Welcome to the CaD@Pitt Data Layers Repository! This repository hosts primarily collections data, datasets and data extraction/transformation scripts.
This repository comprises the following directories:
- base-layers: curated datasets derived from library metadata records
- extension-layers: datasets that extend/enrich base layers
- source-data: snapshots of library metadata records
- transformation-scripts: Python scripts for extracting and transforming data from library metadata records
The “base-layers,” “extension-layers” and “source-data” directories each contain subdirectories, organized by collection. Subdirectories under “source-data” contain third-level directories, organized by metadata schema. Subdirectories under “extension-layers” contain third-level directories organized by project.

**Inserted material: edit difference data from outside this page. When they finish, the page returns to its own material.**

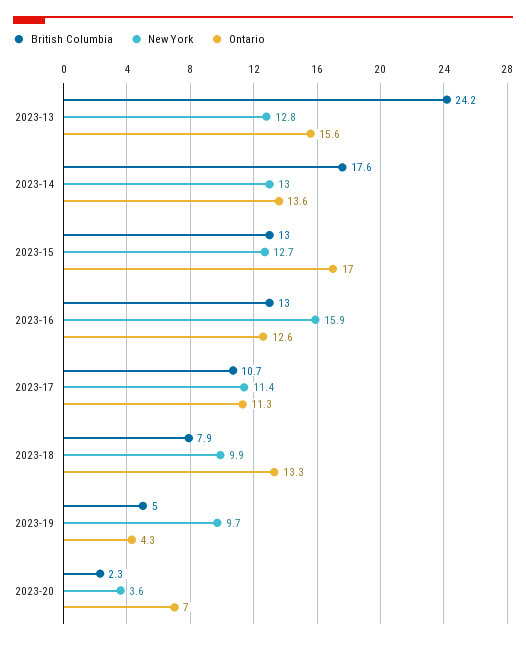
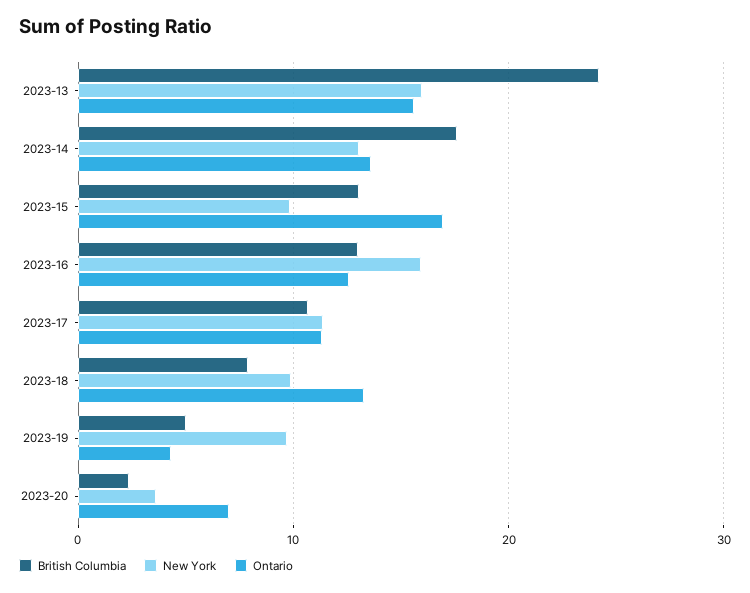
  {
    "British Columbia": {
      "2023-13": 24.2,
      "2023-14": 17.6,
      "2023-15": 13,
      "2023-16": 13,
      "2023-17": 10.7,
      "2023-18": 7.9,
      "2023-19": 5,
      "2023-20": 2.3
    },
    "New York": {
-     "2023-13": 12.8,
+     "2023-13": 16,
      "2023-14": 13,
-     "2023-15": 12.7,
+     "2023-15": 10,
      "2023-16": 15.9,
      "2023-17": 11.4,
      "2023-18": 9.9,
      "2023-19": 9.7,
      "2023-20": 3.6
    },
    "Ontario": {
      "2023-13": 15.6,
      "2023-14": 13.6,
      "2023-15": 17,
      "2023-16": 12.6,
      "2023-17": 11.3,
      "2023-18": 13.3,
      "2023-19": 4.3,
      "2023-20": 7
    }
  }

The CaD@Pitt Data Dictionary defines and describes the data layers in this repository, including the project’s related controlled vocabularies and encoding schemes, metadata element sets, and application profiles.

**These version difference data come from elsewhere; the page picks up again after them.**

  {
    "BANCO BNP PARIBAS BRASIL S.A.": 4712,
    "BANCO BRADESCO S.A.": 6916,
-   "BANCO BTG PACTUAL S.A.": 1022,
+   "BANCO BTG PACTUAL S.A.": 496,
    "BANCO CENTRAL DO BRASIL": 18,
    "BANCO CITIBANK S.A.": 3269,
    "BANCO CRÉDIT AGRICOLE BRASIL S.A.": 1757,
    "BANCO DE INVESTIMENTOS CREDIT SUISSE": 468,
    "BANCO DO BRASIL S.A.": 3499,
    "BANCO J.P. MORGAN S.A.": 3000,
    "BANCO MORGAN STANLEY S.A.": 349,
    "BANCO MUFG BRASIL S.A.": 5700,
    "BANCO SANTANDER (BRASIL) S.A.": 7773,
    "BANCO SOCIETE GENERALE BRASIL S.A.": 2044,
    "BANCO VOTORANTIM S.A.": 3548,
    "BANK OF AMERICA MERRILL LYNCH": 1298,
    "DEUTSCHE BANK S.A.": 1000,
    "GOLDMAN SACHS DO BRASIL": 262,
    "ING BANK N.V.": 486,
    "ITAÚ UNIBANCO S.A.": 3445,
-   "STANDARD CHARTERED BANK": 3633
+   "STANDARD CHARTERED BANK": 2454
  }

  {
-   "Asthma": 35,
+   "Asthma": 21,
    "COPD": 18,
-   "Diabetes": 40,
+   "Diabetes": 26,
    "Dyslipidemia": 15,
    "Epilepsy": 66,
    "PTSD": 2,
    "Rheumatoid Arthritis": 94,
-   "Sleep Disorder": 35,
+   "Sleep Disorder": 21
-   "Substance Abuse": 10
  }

Because the Data Layers Repository is published on GitHub, you have different options for accessing its content. Determining which method will likely depend on how you plan to use the data and scripts.
If you are most interested in working with the base layers and/or extension layers that are published in the repository, downloading the repository is the easiest way to do so. From the Data Layers Repository main page, look for the green button, just above the file list, labeled "Code." Click on this button and then look for the link that reads "Download Zip." This option will give you a bundled Zip file that will decompress into an exact copy of the directories and files in the GitHub repository. You'll find base layers in the "base-layers" directory, extension layers in the "extension-layers" directory, and so on.

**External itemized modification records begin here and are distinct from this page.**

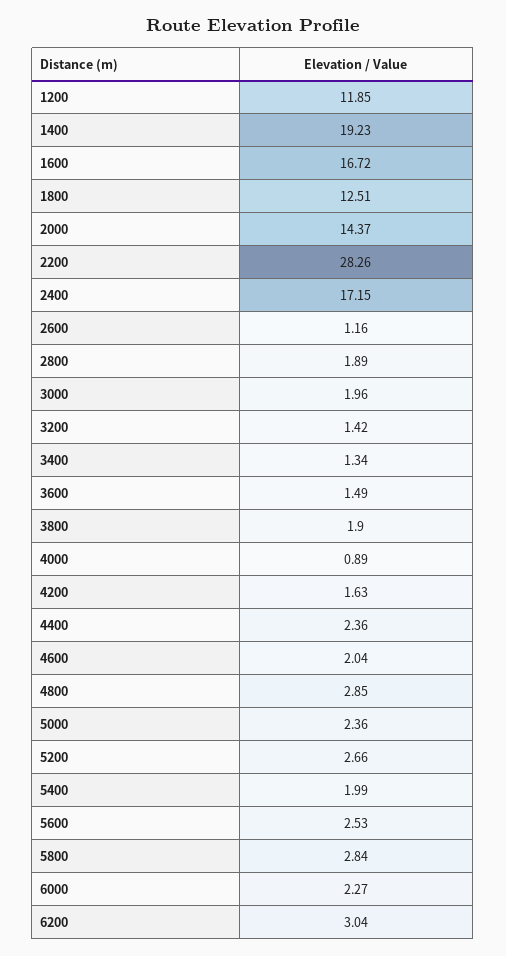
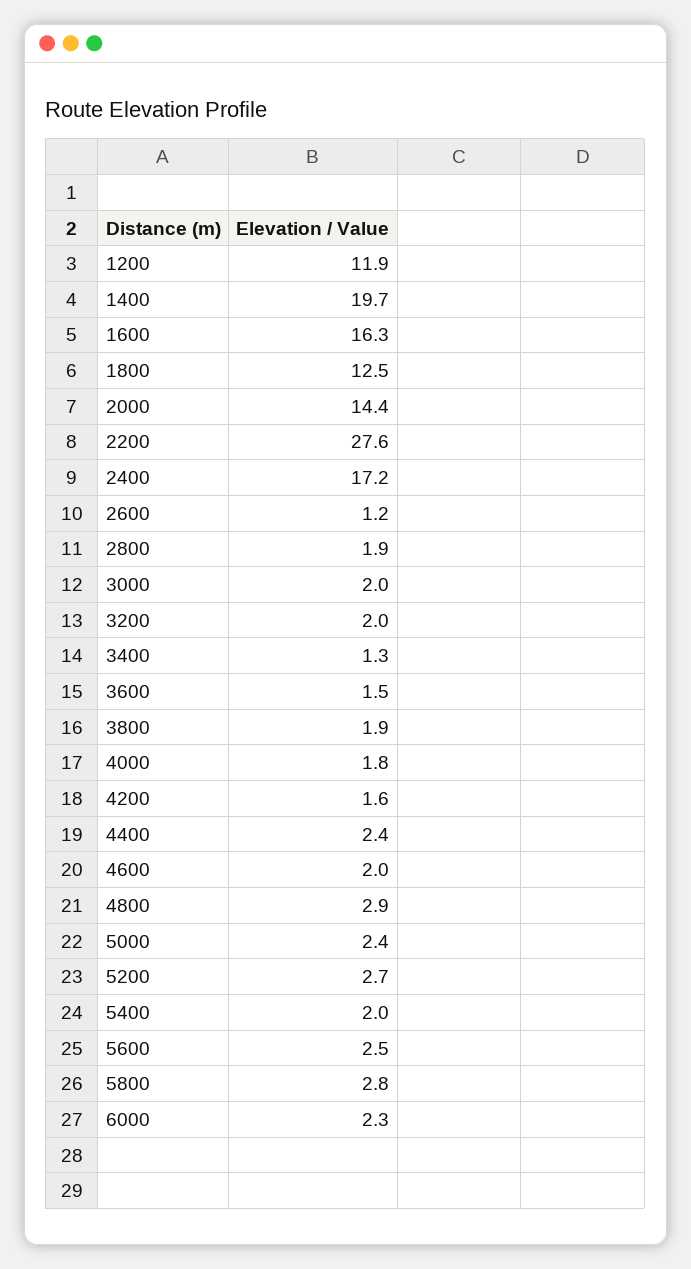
  {
    "1200": 11.85,
-   "1400": 19.23,
+   "1400": 19.7,
-   "1600": 16.72,
+   "1600": 16.3,
    "1800": 12.51,
    "2000": 14.37,
-   "2200": 28.26,
+   "2200": 27.6,
    "2400": 17.15,
    "2600": 1.16,
    "2800": 1.89,
    "3000": 1.96,
-   "3200": 1.42,
+   "3200": 2,
    "3400": 1.34,
    "3600": 1.49,
    "3800": 1.9,
-   "4000": 0.89,
+   "4000": 1.8,
    "4200": 1.63,
    "4400": 2.36,
    "4600": 2.04,
    "4800": 2.85,
    "5000": 2.36,
    "5200": 2.66,
    "5400": 1.99,
    "5600": 2.53,
    "5800": 2.84,
-   "6000": 2.27,
+   "6000": 2.27
-   "6200": 3.04
  }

One detail to note about the download option: it gives you a snapshot of the repository contents at that moment in time. If you are interested in working with any updates or additions to the content in the repository, you will have to repeat the download process again later, and manually merge the new files into your workspace, if necessary.
If you are interested in keeping your copy of the repository synced to the source, and/or plan on creating your own version of the entire Data Layers publishing framework within git or GitHub, you may wish to clone the repository.
If you are new to git or GitHub, the term "clone" may sound (understandably) strange. In git and GitHub, a clone is a special copy of a repository. Like a download, it obtains a complete copy of the repository for your local computer. However, unlike a simple download, which is disconnected from the source repository, a clone maintains the connection back to its source. It is then possible to pull down changes from the remote repository and merge them into your local copy, or push changes that you have made locally back to a repository on GitHub.
If you plan to develop your own custom version of the Data Layers framework, rather than only syncing with the CaD@Pitt repository, you may wish to fork the repository, which is similar to a clone but makes a separate personal copy for you to modify.
To clone the repository requires having git or GitHub Desktop installed on your local computer. That configuration is beyond the scope of this documentation, but there is plenty of guidance elsewhere. Once this is configured, you will look for the green "Code" button on the Data Layers Repository, and then choose "Clone" via SSH or GitHub Desktop.
If you would like to extract data from source data (XML files) and transform them into base layers (CSV files), see the Data Extraction and Transformation Workflow documentation for instructions.
The data in this repository is available under the Attribution-NonCommercial 4.0 Unported (CC BY-NC 4.0) License. The code, in the "transformation-scripts" directory, is available under the MIT License.